*PÁGINA*:
►
Pergunta a Osho: Frequentemente, quando estou profundamente relaxado, um forte sentimento de morte surge em mim. Nesses momentos, eu me sinto como parte de todo o cosmos, e quero desaparecer nele. Por um lado, é uma bela sensação e eu fico muito grato por ela; por outro lado, desconfio disso: talvez eu não tenha dito "sim" a mim mesmo, ao meu ser, se o desejo de morrer é tão forte. Isso é um desejo suicida?
Não se trata de um desejo suicida.
Uma coisa básica sobre suicídio é que ele surge somente nas pessoas que estão muito apegadas à vida. E quando elas fracassam no seu apego, a mente se move para o polo oposto. A função da mente é a de "ou/ou": ou ela quer tudo, ou ela não quer nada.
A ânsia pela vida não pode ser realizada totalmente, porque a vida, como tal, é uma coisa temporal; ela está fadada a acabar num certo ponto. Você não pode ter uma linha somente com o começo; num lugar ou noutro, fatalmente haverá um fim.
◄
*DADOS REGISTRADOS*:
►
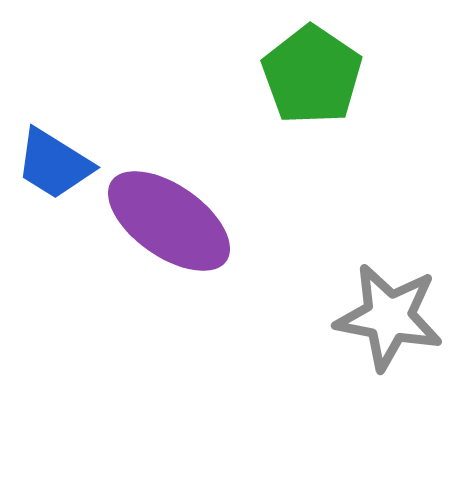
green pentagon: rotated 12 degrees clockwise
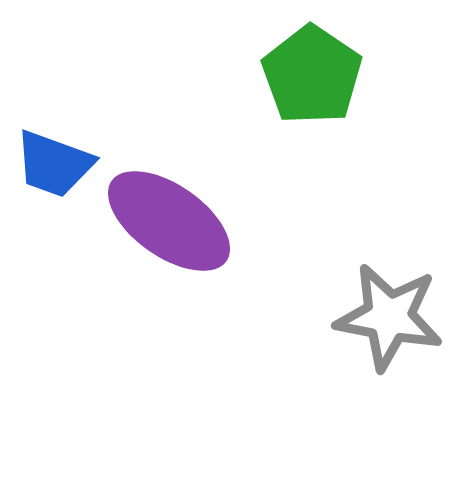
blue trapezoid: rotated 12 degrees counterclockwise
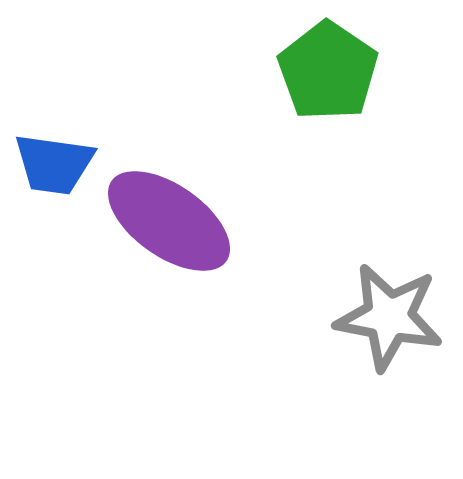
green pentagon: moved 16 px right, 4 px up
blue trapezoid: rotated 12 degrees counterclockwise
◄
*SOLICITAÇÃO ESCRITA 1*: De acordo com o texto sobre o desejo de morte, em que pessoas surge o suicídio?
*SOLICITAÇÃO ESCRITA 2*: Prossiga o texto sobre o desejo de morte a partir da última frase apresentada.
As linhas registradas não têm papel algum aqui.

*RESPOSTA FINAL 1*: Somente nas pessoas que estão muito apegadas à vida.

*RESPOSTA FINAL 2*:
Assim, as pessoas que cometem suicídio não são contrárias à vida — somente aparentam ser. Elas querem a vida na sua totalidade, elas querem apossar-se dela toda e, quando fracassam — estão fadadas a fracassar —, então, da frustração, do fracasso, elas começam a pensar em morte.
Aí então, o suicídio é a única alternativa. Elas não se sentirão satisfeitas seja com o que quer que a vida lhes ofereça — querem mais e cada vez mais e mais. A vida é curta e a série de desejos de ter cada vez mais e mais é infinita, então o fracasso é certo. Num lugar ou noutro, chega-se fatalmente a um momento em que elas sentem que foram trapaceadas pela vida.
Ninguém as está trapaceando — elas trapacearam a si mesmas. Elas andaram pedindo em demasia, e estiveram somente pedindo, não estiveram dando nada, nem mesmo agradecimentos. Na raiva, na ira, como vingança, o pêndulo da mente se move para o outro lado — contudo, elas não sabem contra quem estão se vingando. Elas estão matando a si mesmas — isso não destrói a vida, não destrói a existência.
Sendo assim, esta sua experiência não é de natureza suicida. É algo similar ao suicídio, mas em um nível diferente e vindo de uma dimensão totalmente diferente.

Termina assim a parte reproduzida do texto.